El sueño de Albert seguía, aunque deseaba despertar, abrir los párpados, alejarse de ese pozo, pero una parte de él lo arrastraba hasta el fondo. Como si deseara ahogarlo. Recordó las largas horas de angustia, sin luz, sin una forma de enterarse lo que pasaba. Los sonidos le llegaban muy apagados, como a años de distancia. Al fin, algo pasó, la puerta del refugio empezó a ceder a los golpes que le propinaban desde afuera. Su madre creyó que eran los Sincorazón; Soldados, tal vez, derrumbando la puerta a patadas. Lo abrazó hasta hacerle doler, al tiempo que lloraba, Albert le agarraba las manos, incapaz de pensar, de hacer algo. Al fin la puerta había cedido, dejando ver a dos bomberos con hachas en las manos. Su madre casi salta hacia los hombres de rostro tiznado y uniforme amarillo. A costa de grandes esfuerzos, la policía y demás fuerzas habían logrado la retirada de los Sincorazón, por el momento no había nada más que temer. No obstante, la alegría no duró ni un instante, los Sincorazón habían logrado devorar unos cuantos corazones, en su mayoría de los vecinos. Albert, con la cabeza en ascuas, preguntó si su padre estaba entre las víctimas, los bomberos callaron, no se atrevían a mirarlo. Albert repitió la pregunta a los gritos. Por toda respuesta, oyó el intempestivo llamado del teléfono. Aún con el mal sabor de boca que ese sueño le había dejado, y la duermevela que tenía, Albert se las arregló la levantar la bocina y contestar.
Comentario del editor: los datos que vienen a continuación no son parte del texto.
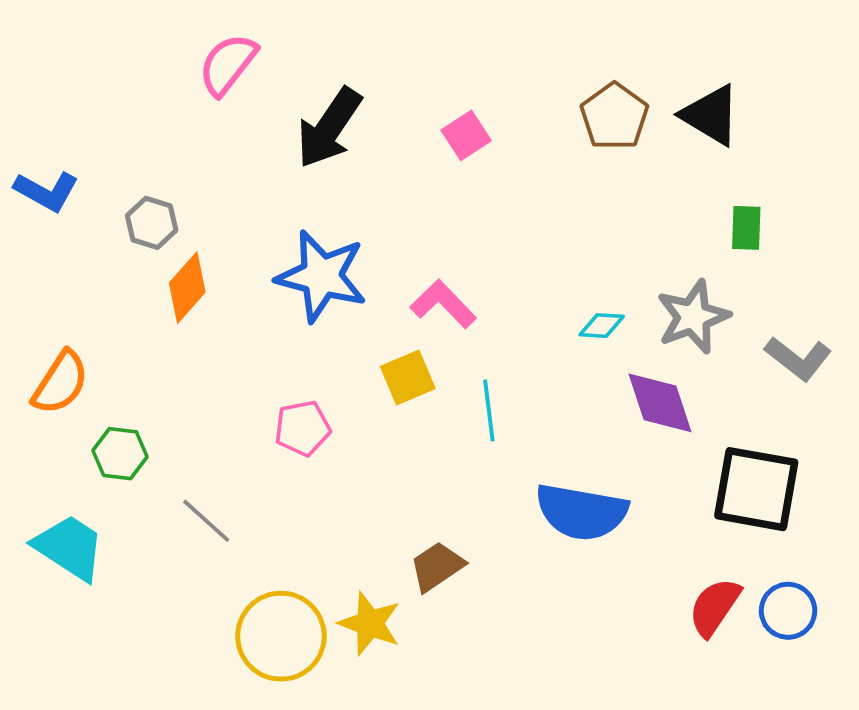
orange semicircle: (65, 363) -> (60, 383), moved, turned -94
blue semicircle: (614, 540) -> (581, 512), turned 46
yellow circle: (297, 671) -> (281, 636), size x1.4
-Hola, diga.-Dijo él, con la voz ligeramente aguda.

-No pierda tiempo señor, los Sincorazón están entrando en las casa de su barrio, salga de ahí cuanto antes.- Lo apremió una voz áspera y cansada.

-¿Quién es usted?

-De Defensa Civil...-No pudo seguir, tanto el tono como la luz murieron en ese instante.

Un temblor sacudió su sencillo dormitorio. Más gritos, destellos le llegaban desde la ventana. "Las Operas amarillas saben hacer su trabajo", pensó con amargura, mientras se vestía. Estaba a punto de ponerse los zapatos deportivos que le ayudaban tanto a correr en esas invasiones esporádicas, cuando una imagen volvió a repetirse, casi como una acusación. Su padre, erguido, orgulloso y valiente. Había muerto, pero luchando por quienes deseaba proteger. Corrió al armario, de ahí sacó una escopeta, parecida a la que usaba su padre. Llevó hasta la puerta de su departamento una silla, apuntó hacia ella y esperó a los Sincoazón. Dejó que el teléfono sonara hasta hartarse. No los necesitaba, estaba cansado de huir de esos monstruos. Querían devorarle el corazón, adelante, pero no sin antes pagar un precio. Era el único, modesto pero mejor homenaje que podía hacerle a su padre.